- PROBLEM DESCRIPTION: Count how many lines in the entries contain the word "minus". Give only the number.

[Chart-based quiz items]
——————————

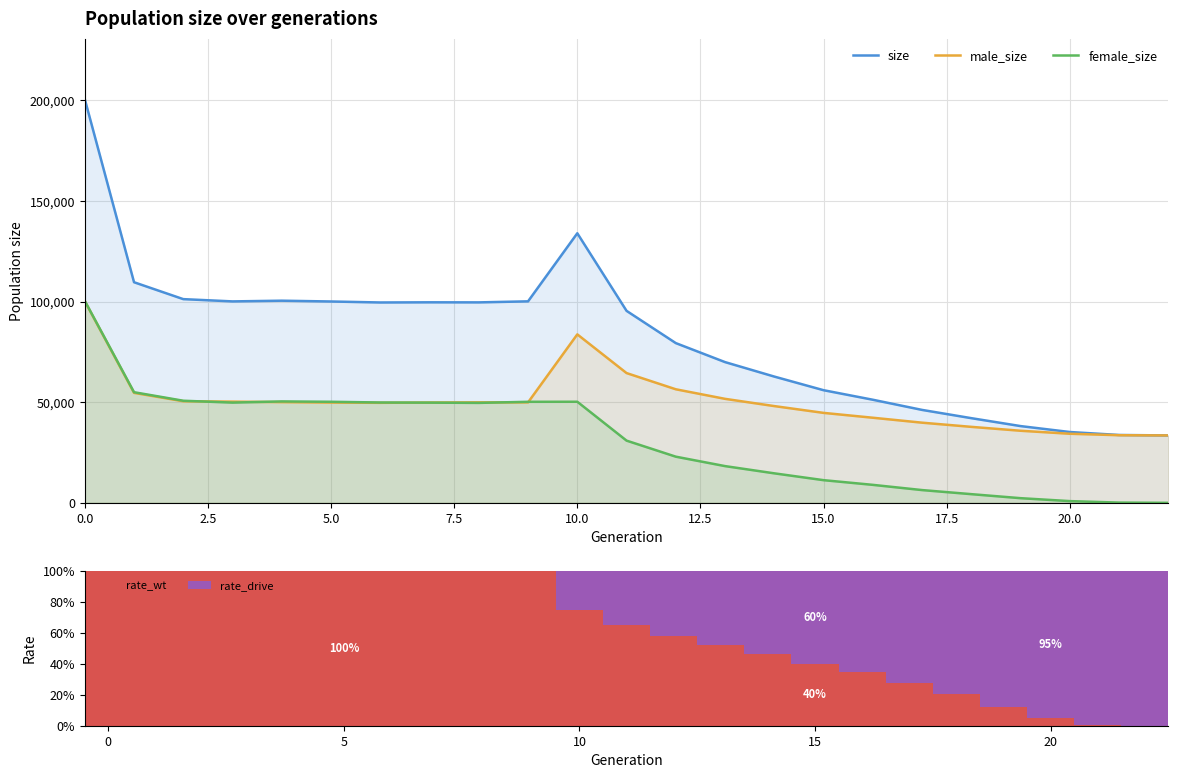

What is the sum of the rate_wt values at 0.0 and 11?

1.6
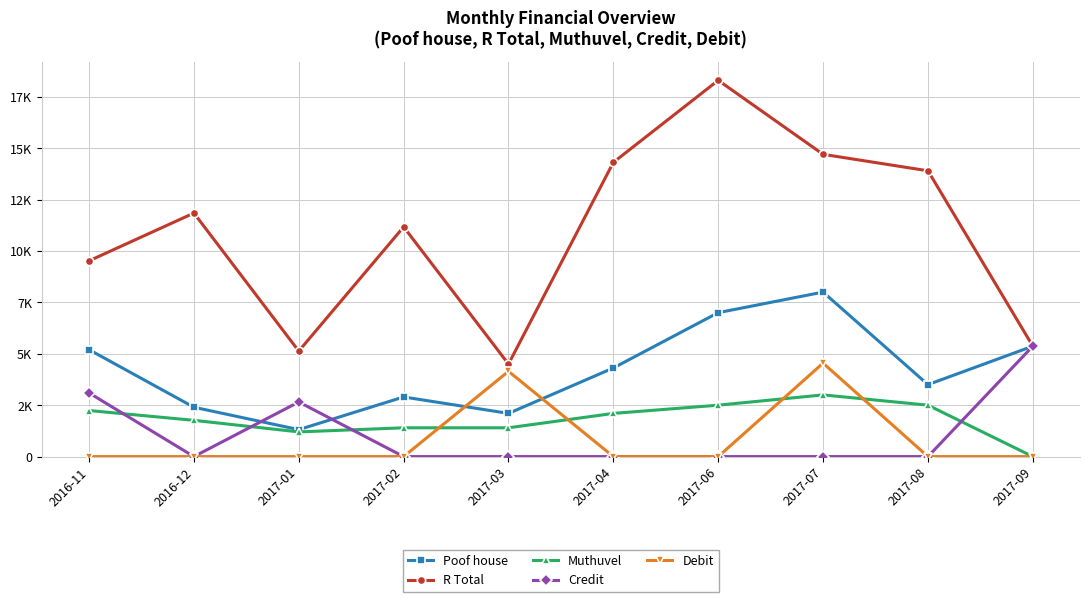

Reading left to right, list all the values displayed in this chart.

Poof house: 5200	2400	1310	2900	2100	4310	7000	8000	3500	5370
R Total: 9520	11843	5130	11170	4500	14310	18300	14700	13900	5370
Muthuvel: 2240	1763	1200	1400	1400	2100	2500	3000	2500	0
Credit: 3096	0	2656	0	0	0	0	0	0	5370
Debit: 0	0	0	0	4146	0	0	4545	0	0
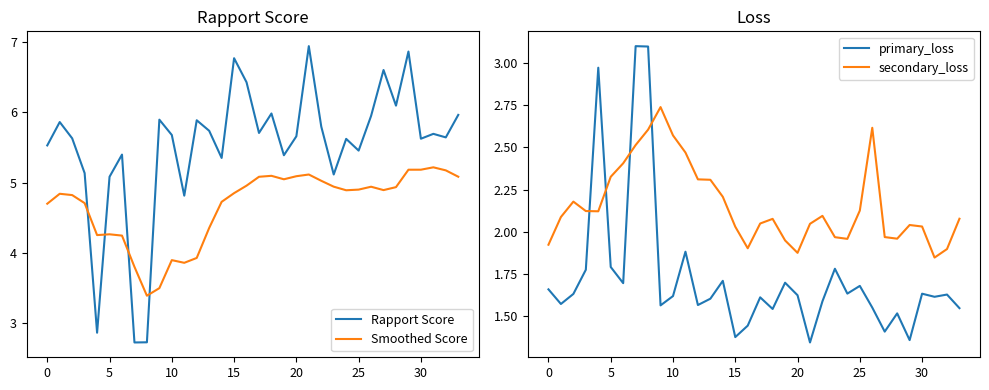

Which series has the largest total across all categories?

Rapport Score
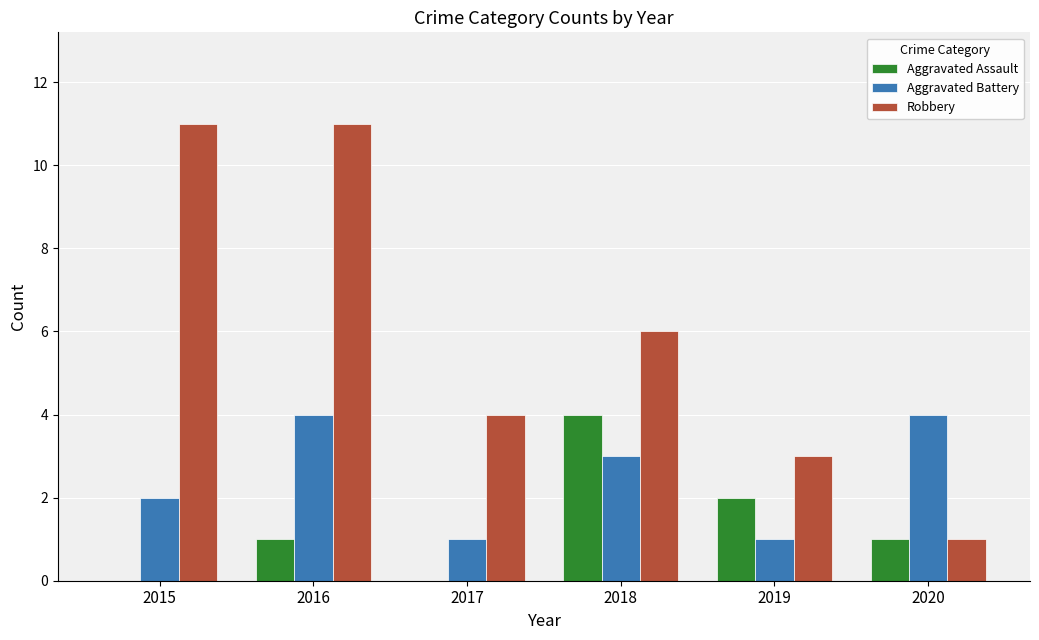

What is the maximum value for Aggravated Assault?

4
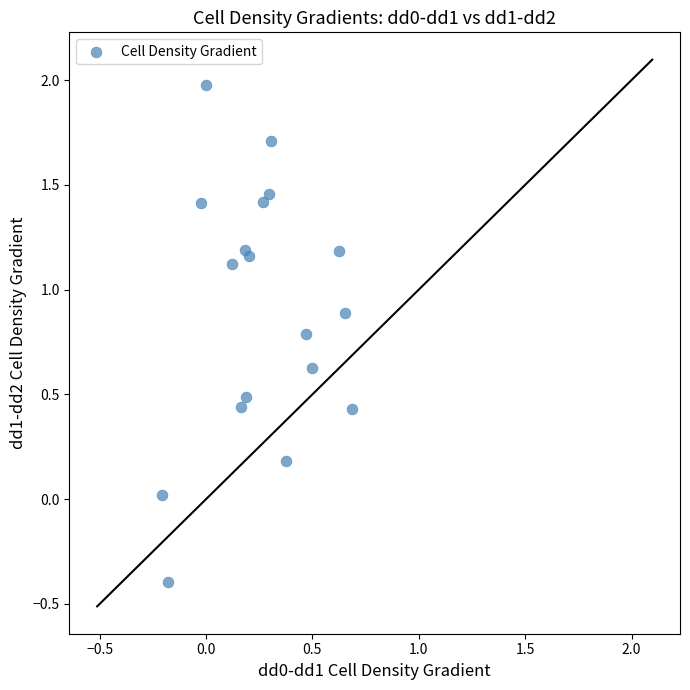

What is the range of X values (max minus min)?

0.9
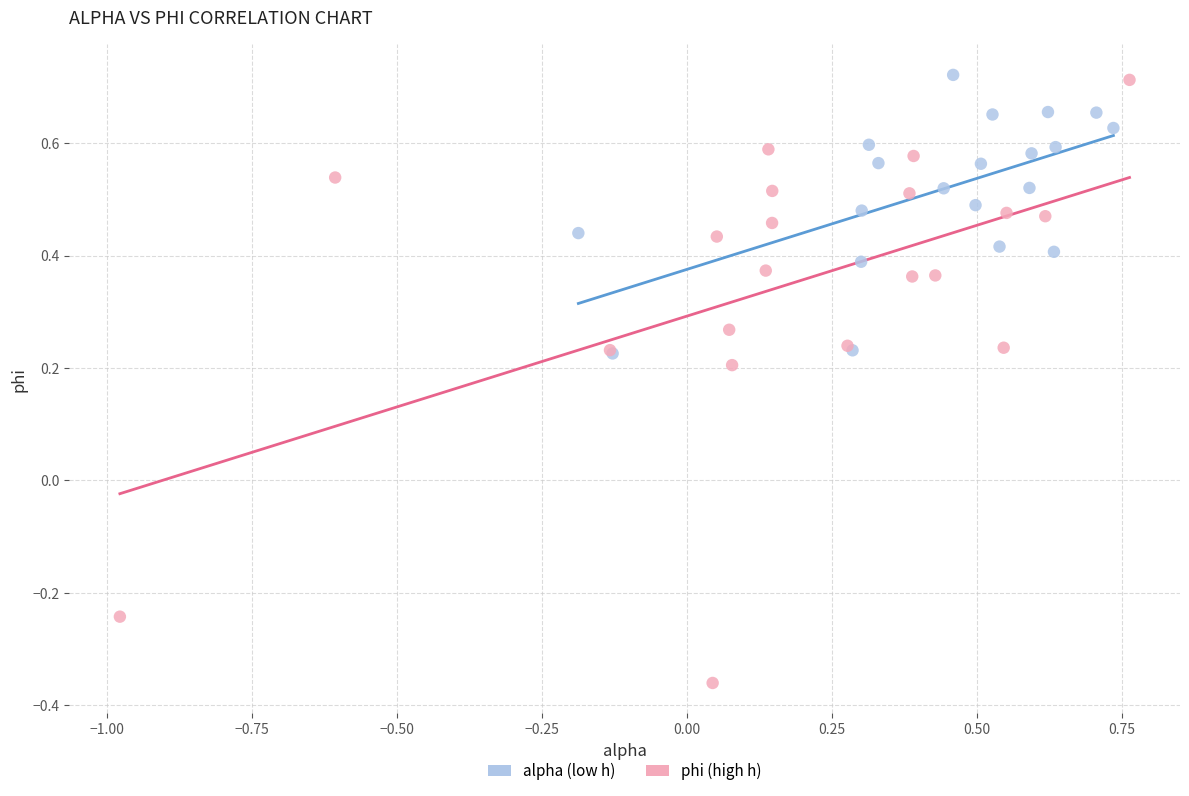

Which series has the largest Y range (max minus min)?

phi (high h)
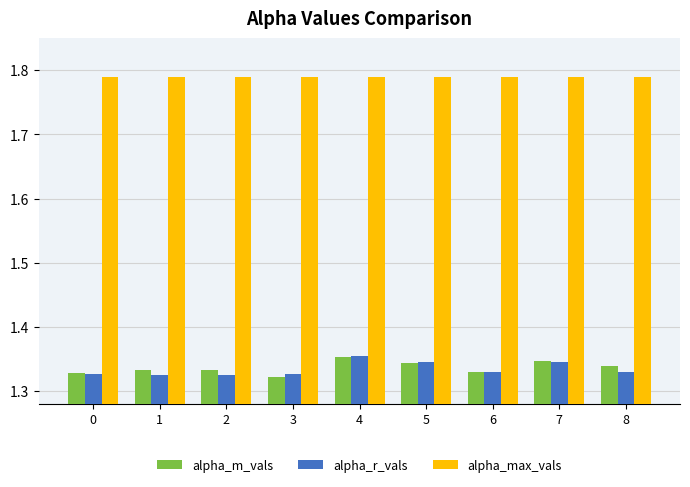

What is the spread (max minus min) of values at 7?

0.4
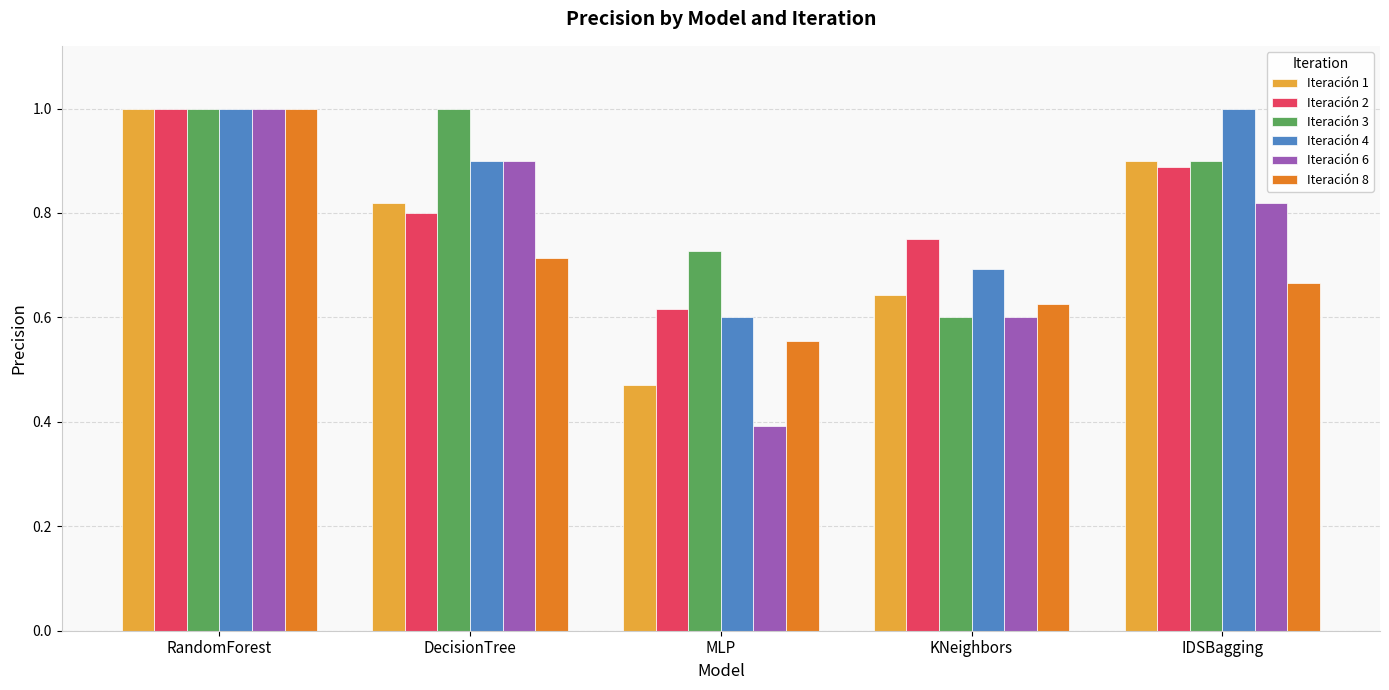

What is the minimum value shown in the chart?

0.4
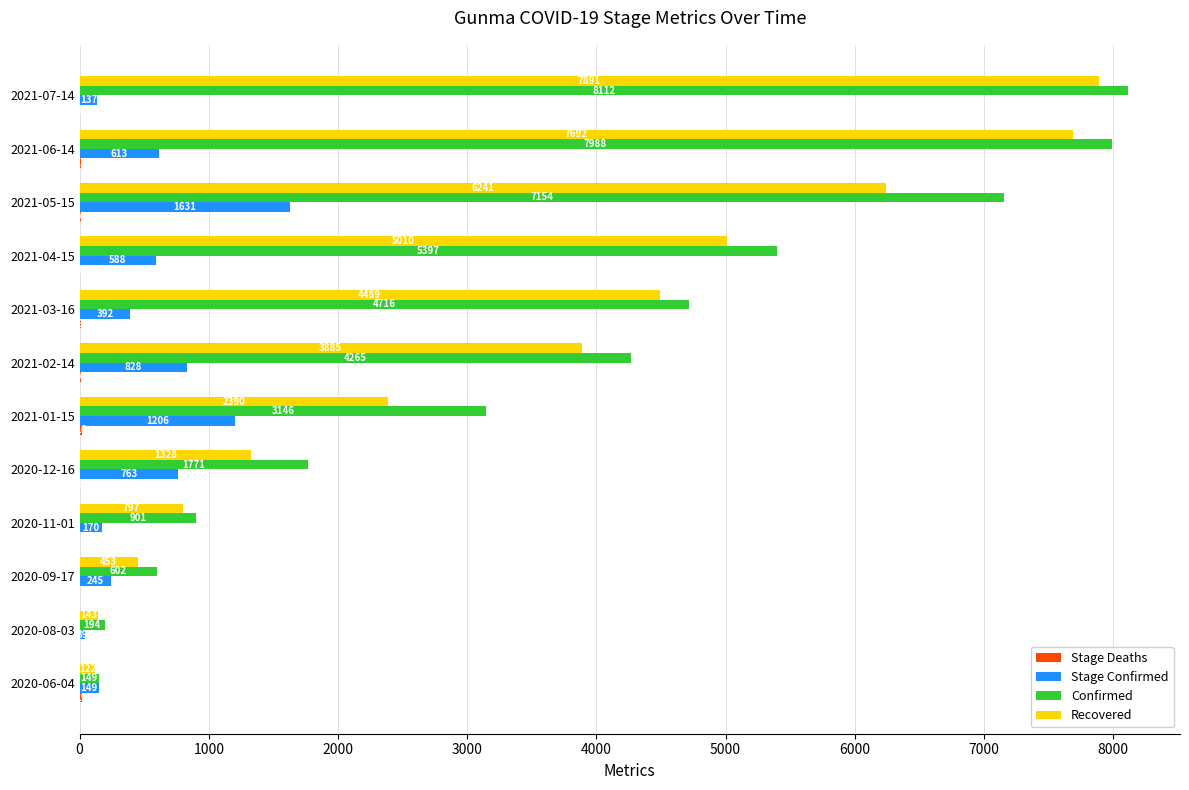

Which series has the largest range (max minus min)?

Confirmed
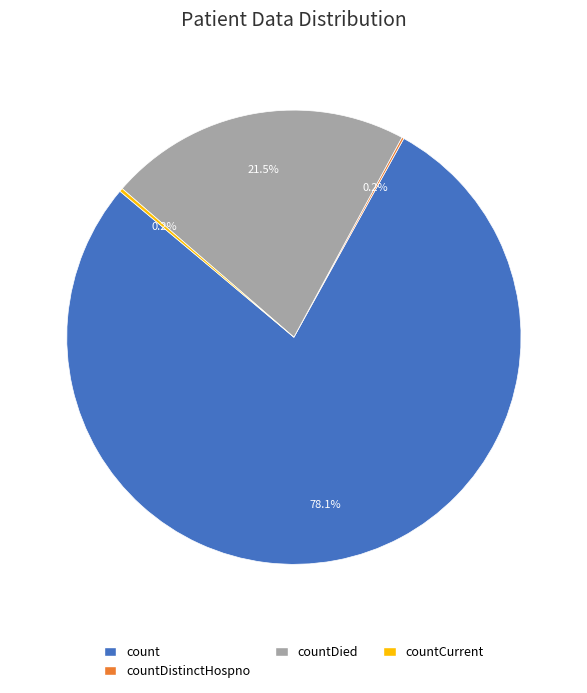

Does any single category account for the majority?

Yes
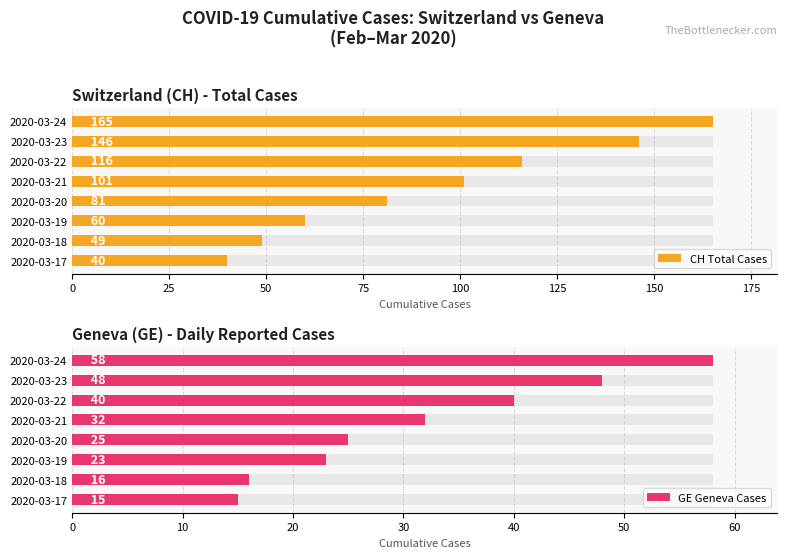

At how many categories does at least one series exceed 85?

4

——————————

- RESULT FOR THIS TASK: 4